The concept is equally indebted to the Gaze: if the Gaze is the objet petit a of the scopic drive — the stain in the visual field that reveals the subject's desire looking back at them — then Cinematic Fantasy is the medium through which this Gaze is staged and encountered collectively. It also stands in a productive tension with Ideology and Fetishistic Disavowal: ideology requires the disavowal of its obscene jouissance supplement, and Cinematic Fantasy is precisely what short-circuits that disavowal by making the excess publicly visible. Jouissance is the substance Cinematic Fantasy puts on display — the "obscene activity" accompanying symbolic authority — while Montage (Eisenstein) is the formal technique through which this exposure is achieved. Cinematic Fantasy thus functions as the conceptual hinge that connects formal film analysis to a broader psychoanalytic theory of ideology-critique.

Key formulations

The Real Gaze: Film Theory After LacanTodd McGowan · 2007 (p.56)

Filmic fantasy reveals this excess as it manifests in different ways: most fundamentally, as the obscene activity that accompanies the functioning of symbolic authority

The phrase "obscene activity that accompanies the functioning of symbolic authority" is theoretically loaded because it names jouissance as the constitutive underside of the Law — the supplement that symbolic authority must disavow to sustain itself — and it credits "filmic fantasy" specifically with the capacity to "reveal" this excess, positioning cinema as an instrument of ideological unmasking rather than ideological reproduction.

All occurrences

Where it appears in the corpus (2)

  1. #01

    The Real Gaze: Film Theory After Lacan · Todd McGowan · p.56

    **Early Explorations of Fantasy**

    Theoretical move: The passage argues that early cinema's fantasmatic dimension — exemplified by Eisenstein's montage and Chaplin's mise-en-scène — politically exposes the obscene jouissance embedded in social authority and capitalist production, demonstrating that filmic fantasy can interrupt ideology by unmasking the excess it must constitutively disavow.

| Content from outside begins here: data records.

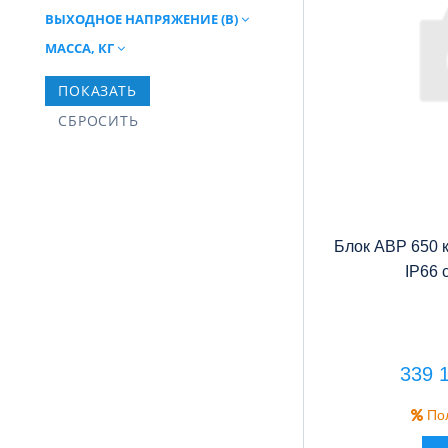
ВЫХОДНОЕ НАПРЯЖЕНИЕ (В)
МАССА, КГ
Блок АВР 650 
IP66 
339 
Пол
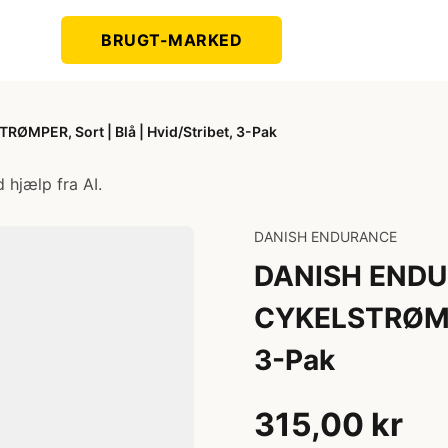
BRUGT-MARKED
PER, Sort | Blå | Hvid/Stribet, 3-Pak
 hjælp fra AI.
DANISH ENDURANCE
DANISH END
CYKELSTRØMPER
3-Pak
315,00 kr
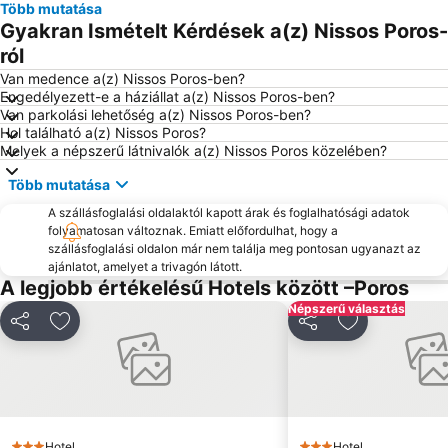
Több mutatása
Gyakran Ismételt Kérdések a(z) Nissos Poros-
ról
Van medence a(z) Nissos Poros-ben?
Engedélyezett-e a háziállat a(z) Nissos Poros-ben?
Van parkolási lehetőség a(z) Nissos Poros-ben?
Hol található a(z) Nissos Poros?
Melyek a népszerű látnivalók a(z) Nissos Poros közelében?
Több mutatása
A szállásfoglalási oldalaktól kapott árak és foglalhatósági adatok
folyamatosan változnak. Emiatt előfordulhat, hogy a
szállásfoglalási oldalon már nem találja meg pontosan ugyanazt az
ajánlatot, amelyet a trivagón látott.
A legjobb értékelésű Hotels között –Poros
Népszerű választás
Megosztás
Hozzáadás a kedvencekhez
Megosztás
Hozzáadás a
Hotel
Hotel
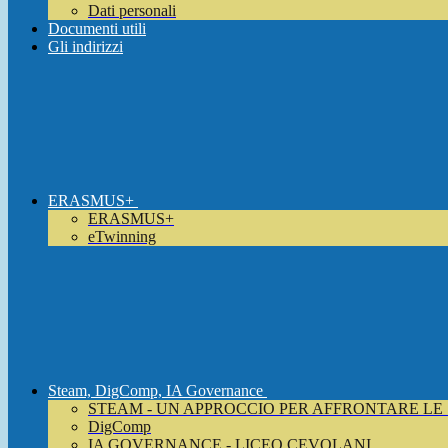
Dati personali
Documenti utili
Gli indirizzi
ERASMUS+
ERASMUS+
eTwinning
Steam, DigComp, IA Governance
STEAM - UN APPROCCIO PER AFFRONTARE LE
DigComp
IA GOVERNANCE - LICEO CEVOLANI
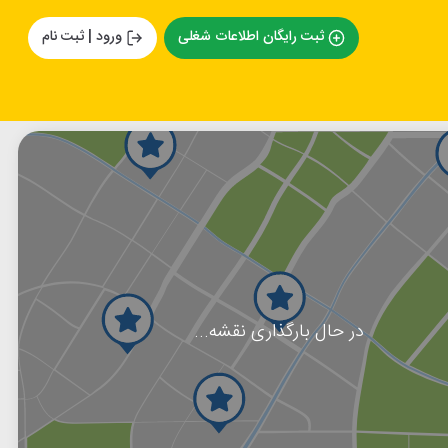
ثبت رایگان اطلاعات شغلی
ورود | ثبت نام
در حال بارگذاری نقشه...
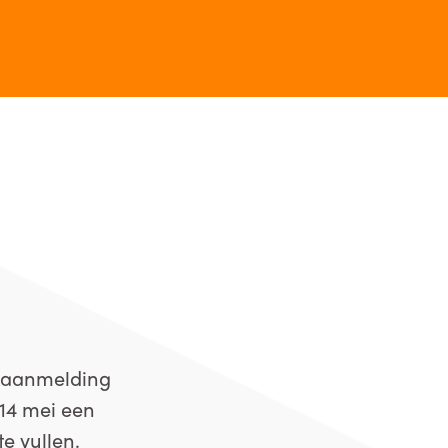
e aanmelding
 14 mei een
e vullen.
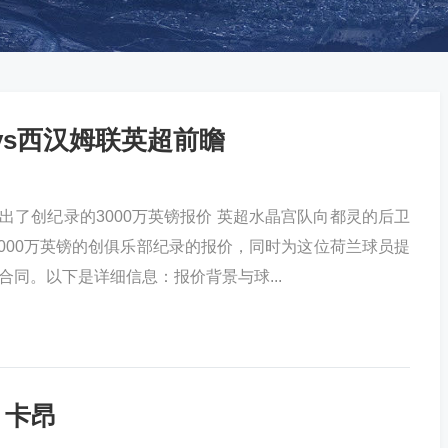
vs西汉姆联英超前瞻
出了创纪录的3000万英镑报价 英超水晶宫队向都灵的后卫
3000万英镑的创俱乐部纪录的报价，同时为这位荷兰球员提
合同。以下是详细信息：报价背景与球...
 卡昂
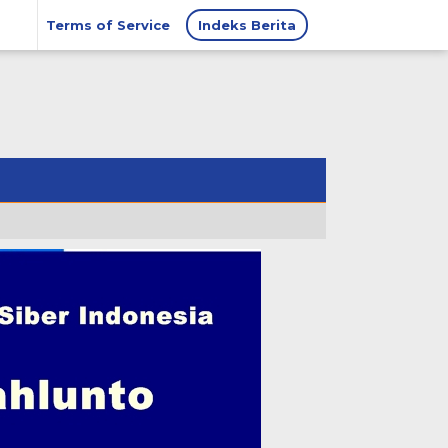
Terms of Service
Indeks Berita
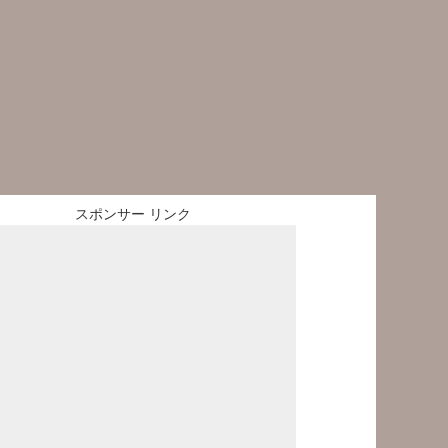
スポンサー リンク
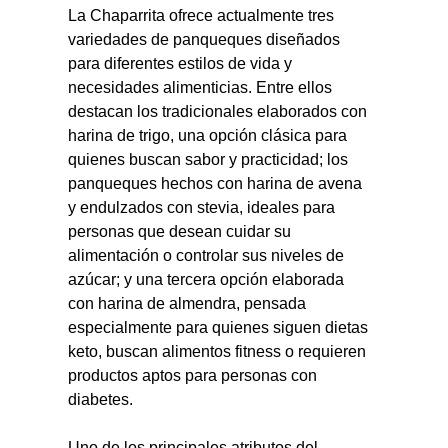
La Chaparrita ofrece actualmente tres 
variedades de panqueques diseñados 
para diferentes estilos de vida y 
necesidades alimenticias. Entre ellos 
destacan los tradicionales elaborados con 
harina de trigo, una opción clásica para 
quienes buscan sabor y practicidad; los 
panqueques hechos con harina de avena 
y endulzados con stevia, ideales para 
personas que desean cuidar su 
alimentación o controlar sus niveles de 
azúcar; y una tercera opción elaborada 
con harina de almendra, pensada 
especialmente para quienes siguen dietas 
keto, buscan alimentos fitness o requieren 
productos aptos para personas con 
diabetes.
Uno de los principales atributos del 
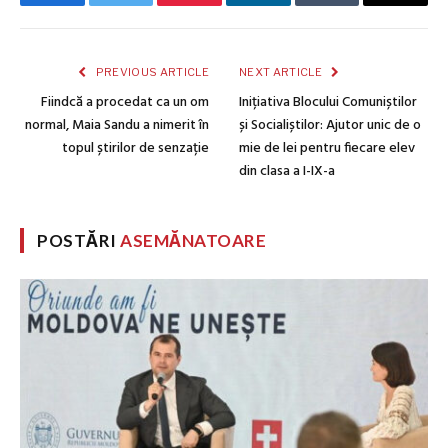
Facebook
Twitter
Pinterest
LinkedIn
Tumblr
Email
PREVIOUS ARTICLE
NEXT ARTICLE
Fiindcă a procedat ca un om
Inițiativa Blocului Comuniștilor
normal, Maia Sandu a nimerit în
și Socialiștilor: Ajutor unic de o
topul știrilor de senzație
mie de lei pentru fiecare elev
din clasa a I-IX-a
POSTĂRI
ASEMĂNATOARE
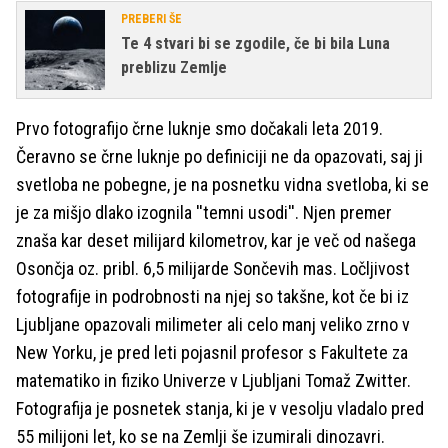
PREBERI ŠE
Te 4 stvari bi se zgodile, če bi bila Luna
preblizu Zemlje
Prvo fotografijo črne luknje smo dočakali leta 2019.
Čeravno se črne luknje po definiciji ne da opazovati, saj ji
svetloba ne pobegne, je na posnetku vidna svetloba, ki se
je za mišjo dlako izognila ''temni usodi''. Njen premer
znaša kar deset milijard kilometrov, kar je več od našega
Osončja oz. pribl. 6,5 milijarde Sončevih mas. Ločljivost
fotografije in podrobnosti na njej so takšne, kot če bi iz
Ljubljane opazovali milimeter ali celo manj veliko zrno v
New Yorku, je pred leti pojasnil profesor s Fakultete za
matematiko in fiziko Univerze v Ljubljani Tomaž Zwitter.
Fotografija je posnetek stanja, ki je v vesolju vladalo pred
55 milijoni let, ko se na Zemlji še izumirali dinozavri.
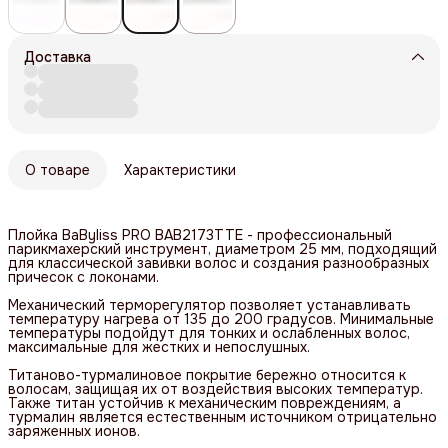
Доставка
О товаре
Характеристики
Плойка BaByliss PRO BAB2173TTE - профессиональный
парикмахерский инструмент, диаметром 25 мм, подходящий
для классической завивки волос и создания разнообразных
причесок с локонами.
Механический терморегулятор позволяет устанавливать
температуру нагрева от 135 до 200 градусов. Минимальные
температуры подойдут для тонких и ослабленных волос,
максимальные для жестких и непослушных.
Титаново-турмалиновое покрытие бережно относится к
волосам, защищая их от воздействия высоких температур.
Также титан устойчив к механическим повреждениям, а
турмалин является естественным источником отрицательно
заряженных ионов.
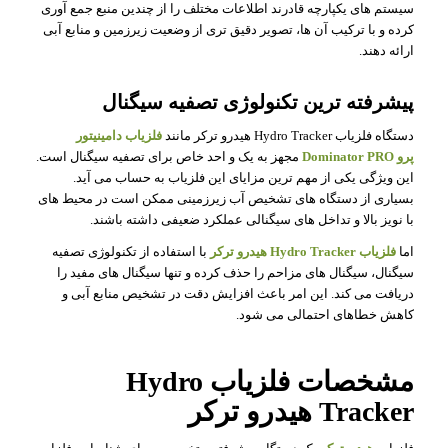
سیستم های یکپارچه قادرند اطلاعات مختلف را از چندین منبع جمع آوری
کرده و با ترکیب آن ها، تصویر دقیق تری از وضعیت زیرزمین و منابع آبی
ارائه دهند.
پیشرفته ترین تکنولوژی تصفیه سیگنال
دستگاه فلزیاب Hydro Tracker هیدرو ترکر مانند
فلزیاب
دامینیتور
پرو
Dominator PRO
مجهز به یک و احد خاص برای تصفیه سیگنال است.
این ویژگی یکی از مهم ترین مزایای این فلزیاب به حساب می آید.
بسیاری از دستگاه های تشخیص آب زیرزمینی ممکن است در محیط های
با نویز بالا و تداخل های سیگنالی عملکرد ضعیفی داشته باشند.
اما
فلزیاب Hydro Tracker هیدرو ترکر
با استفاده از تکنولوژی تصفیه
سیگنال، سیگنال های مزاحم را حذف کرده و تنها سیگنال های مفید را
دریافت می کند. این امر باعث افزایش دقت در تشخیص منابع آبی و
کاهش خطاهای احتمالی می شود.
مشخصات فلزیاب Hydro
Tracker هیدرو ترکر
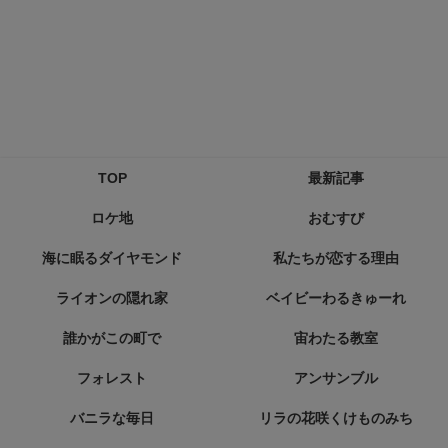
TOP
最新記事
ロケ地
おむすび
海に眠るダイヤモンド
私たちが恋する理由
ライオンの隠れ家
ベイビーわるきゅーれ
誰かがこの町で
宙わたる教室
フォレスト
アンサンブル
バニラな毎日
リラの花咲くけものみち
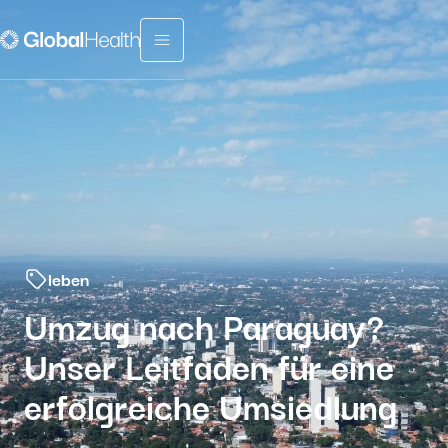
Menu fermé
leben
Umzug nach Paraguay?
Unser Leitfaden für eine
erfolgreiche Umsiedlung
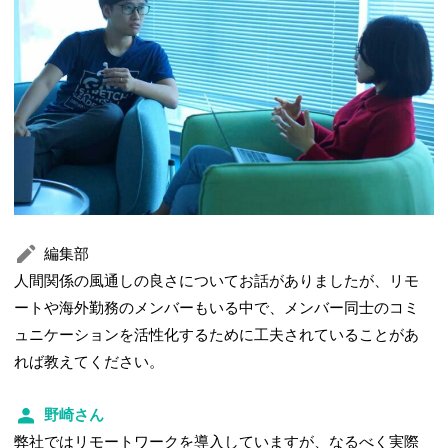
編集部
人間関係の風通しの良さについてお話がありましたが、リモ
ートや海外勤務のメンバーもいる中で、メンバー同士のコミ
ュニケーションを活性化するために工夫されていることがあ
れば教えてください。
野崎さん
弊社ではリモートワークを導入していますが、なるべく実際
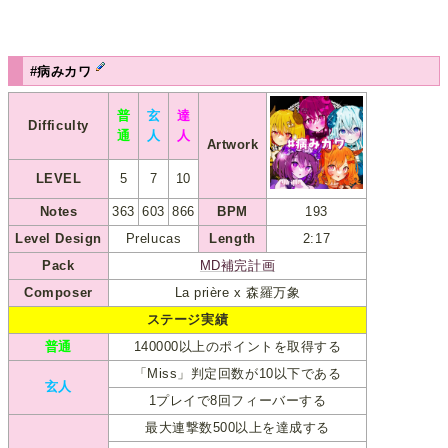
#病みカワ
普
玄
達
Difficulty
通
人
人
Artwork
LEVEL
5
7
10
Notes
363
603
866
BPM
193
Level Design
Prelucas
Length
2:17
Pack
MD補完計画
Composer
La prière x 森羅万象
ステージ実績
普通
140000以上のポイントを取得する
「Miss」判定回数が10以下である
玄人
1プレイで8回フィーバーする
最大連撃数500以上を達成する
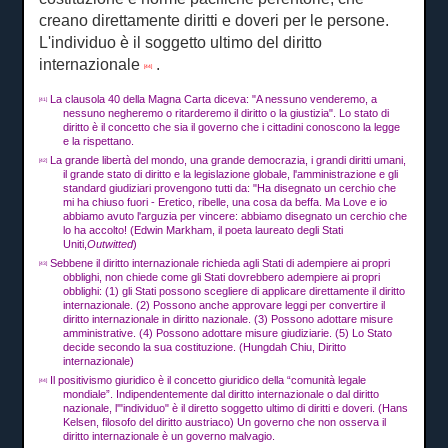
creano direttamente diritti e doveri per le persone.
L'individuo è il soggetto ultimo del diritto
internazionale
.
[44]
La clausola 40 della Magna Carta diceva: "A nessuno venderemo, a
[41]
nessuno negheremo o ritarderemo il diritto o la giustizia".
Lo stato di
diritto è il concetto che sia il governo che i cittadini conoscono la legge
e la rispettano.
La grande libertà del mondo, una grande democrazia, i grandi diritti umani,
[42]
il grande stato di diritto e la legislazione globale, l'amministrazione e gli
standard giudiziari provengono tutti da: "Ha disegnato un cerchio che
mi ha chiuso fuori - Eretico, ribelle, una cosa da beffa.
Ma Love e io
abbiamo avuto l'arguzia per vincere: abbiamo disegnato un cerchio che
lo ha accolto!
(Edwin Markham, il poeta laureato degli Stati
Uniti,
Outwitted
)
Sebbene il diritto internazionale richieda agli Stati di adempiere ai propri
[43]
obblighi, non chiede come gli Stati dovrebbero adempiere ai propri
obblighi: (1) gli Stati possono scegliere di applicare direttamente il diritto
internazionale.
(2) Possono anche approvare leggi per convertire il
diritto internazionale in diritto nazionale.
(3) Possono adottare misure
amministrative.
(4) Possono adottare misure giudiziarie.
(5) Lo Stato
decide secondo la sua costituzione.
(Hungdah Chiu, Diritto
internazionale)
Il positivismo giuridico è il concetto giuridico della “comunità legale
[44]
mondiale”.
Indipendentemente dal diritto internazionale o dal diritto
nazionale, l'"individuo" è il diretto soggetto ultimo di diritti e doveri.
(Hans
Kelsen, filosofo del diritto austriaco) Un governo che non osserva il
diritto internazionale è un governo malvagio.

    Filmic fantasy reveals this excess as it manifests in different ways: most fundamentally, as the obscene activity that accompanies the functioning of symbolic authority
  2. #02

    The Real Gaze: Film Theory After Lacan · Todd McGowan · p.45

    **Theoretical Fantasizing**

    Theoretical move: The passage argues that early film theorists (Münsterberg, Eisenstein, Arnheim) implicitly grasped a psychoanalytic insight: cinema's value lies not in representing external reality but in revealing the fantasmatic dimension that structures reality, operating according to the logic of the unconscious primary process and thereby making publicly visible the hidden enjoyment that governs subjective experience.

    The fantasmatic dimension of cinema permits spectators to recognize and experience public fantasies that remain otherwise beyond their awareness.